最近、イベント出展や試乗会で「チューブレスコンプリートってシーラント必要なの?」と聞かれることが多いため、今回はチューブレスタイヤとシーラントに関する小話です。
まずは前提知識として、ピュアチューブレス/チューブレスレディとシーラントの関係性を簡単にご説明します。
■シーラント要らずのピュアチューブレス
ピュアチューブレスは、タイヤのエアシール層で空気を保持するタイヤ。
シーラント起因のトラブル(リムの腐食やホイールバランスの乱れ)が起こりませんし、継ぎ足しや掃除メンテナンスは必要ありません。
しかし、脱着やビード上げの難易度がやや高く、エアシール層を備えている分少し重め。
シーラント無しで運用するにはピュアチューブレス対応ホイールに組み付ける必要がありますが、相性によってはエアリーク(空気漏れ)が発生することもあり、結局シーラントが必要となることもしばしば…

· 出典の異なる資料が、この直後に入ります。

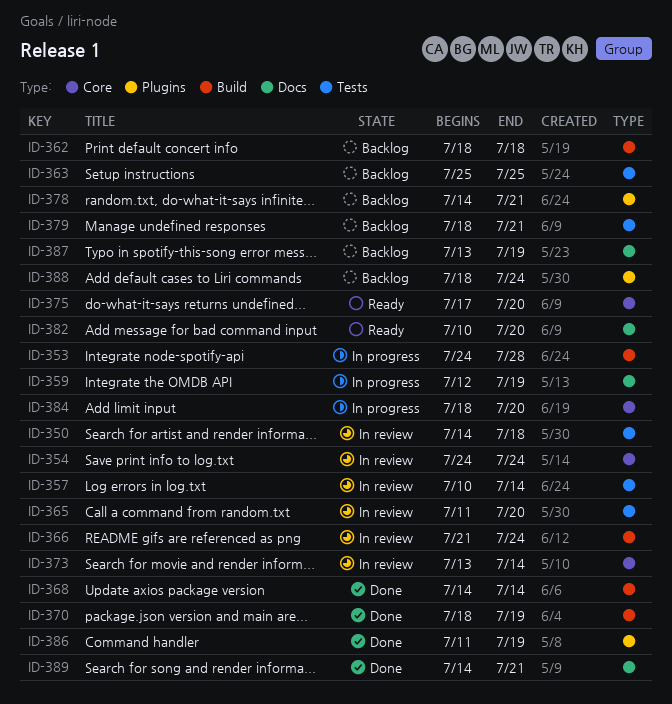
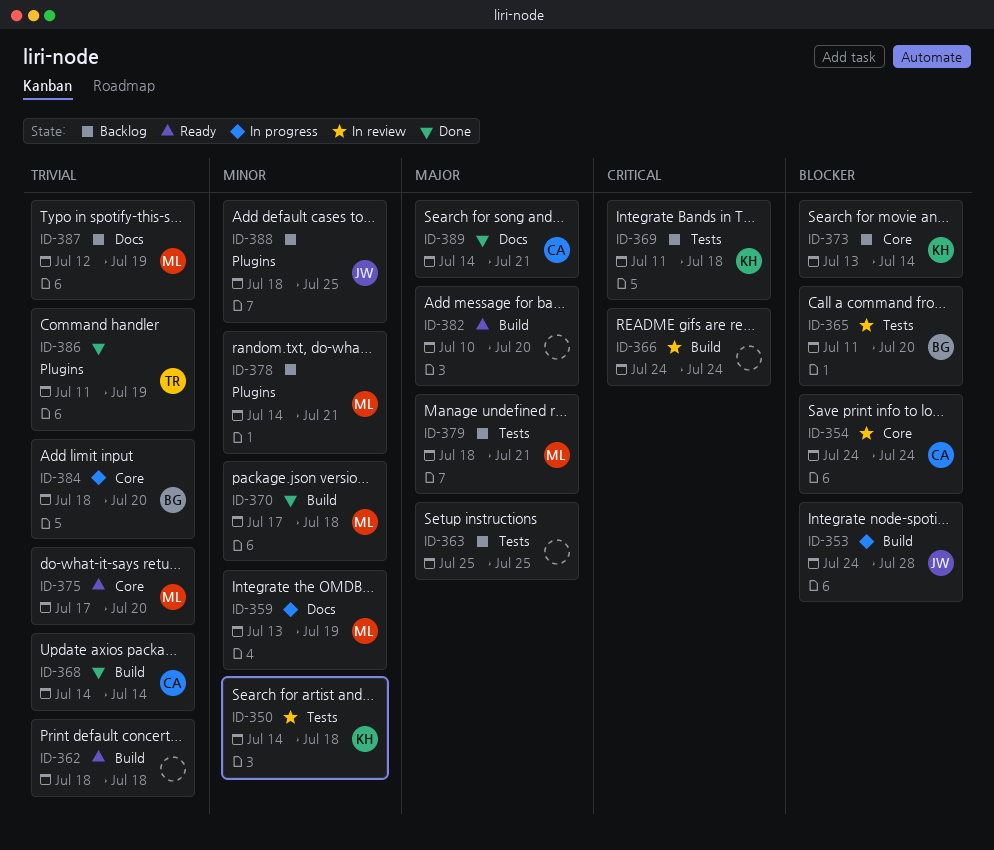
ID-357: present -> none
ID-359, start: Jul 12 -> Jul 13
ID-362, status: Backlog -> Ready
ID-366, start: Jul 21 -> Jul 24
ID-369: none -> present
ID-370, start: Jul 18 -> Jul 17
ID-370, due: Jul 19 -> Jul 18
ID-373, status: In review -> Backlog
ID-382, label: Docs -> Build
ID-387, start: Jul 13 -> Jul 12
ID-388, due: Jul 24 -> Jul 25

自動車やバイクではピュアチューブレスが主流ですが、自転車の場合は次に紹介するチューブレスレディが主流です。
■シーラントが必要不可欠なチューブレスレディ
チューブレスレディは、エアシール層の役割をシーラントが担うタイヤ。
シーラントがタイヤの内側に膜を張り、隙間を埋めることで空気を保持しています。
エアシール層が無い分ピュアチューブレスよりも軽量で、脱着やビード上げも比較的簡単になっています。
タイヤ内に十分な量のシーラントが残っていれば”パンク修理剤”としても働きますが、空気の保持も兼ねているため減りやすく、シーラントの定期的なメンテナンスが必要です。
■シーラント推奨のチューブレスコンプリート
チューブレスコンプリートも、ピュアチューブレスと同じくエアシール層で空気を保持するタイヤですが、軽量エアシールを採用することで重量増加を抑えており、他社チューブレスレディタイヤと遜色ない軽さ。
タイヤとリムの相性によるエアリークを防ぐためにシーラントの使用を推奨していますが、シーラント無しでも空気を保持できる設計のためシーラントが多く残り、パンク修理剤として十分効果を発揮します。
ビードに関してもグッドイヤー独自設計の”デュアルアングルビード”の採用により気密性を向上。サブタンク無しのフロアポンプでも簡単にビードが上がりますし、高圧運用時も空気が抜けにくくなっています。
ビード周長を短くすることで気密性を高めているタイヤメーカーもありますが、脱着が難しくなってしまいます。
グッドイヤーの場合はデュアルアングルビードで気密性を高めているため、タイヤレバーなしでも脱着できるケースが多いです。
■まとめ
チューブレスコンプリートタイヤは…
・軽量エアシール&デュアルアングルビードの採用により、チューブレスレディ級の軽さとピュアチューブレス級の気密性を両立
・気密性の確保をシーラントに依存しない設計ではあるものの、タイヤとリムの相性によるエアリーク防止&パンク修理剤としてシーラントの使用を推奨
以上、チューブレスタイヤとシーラントに関する小話でした。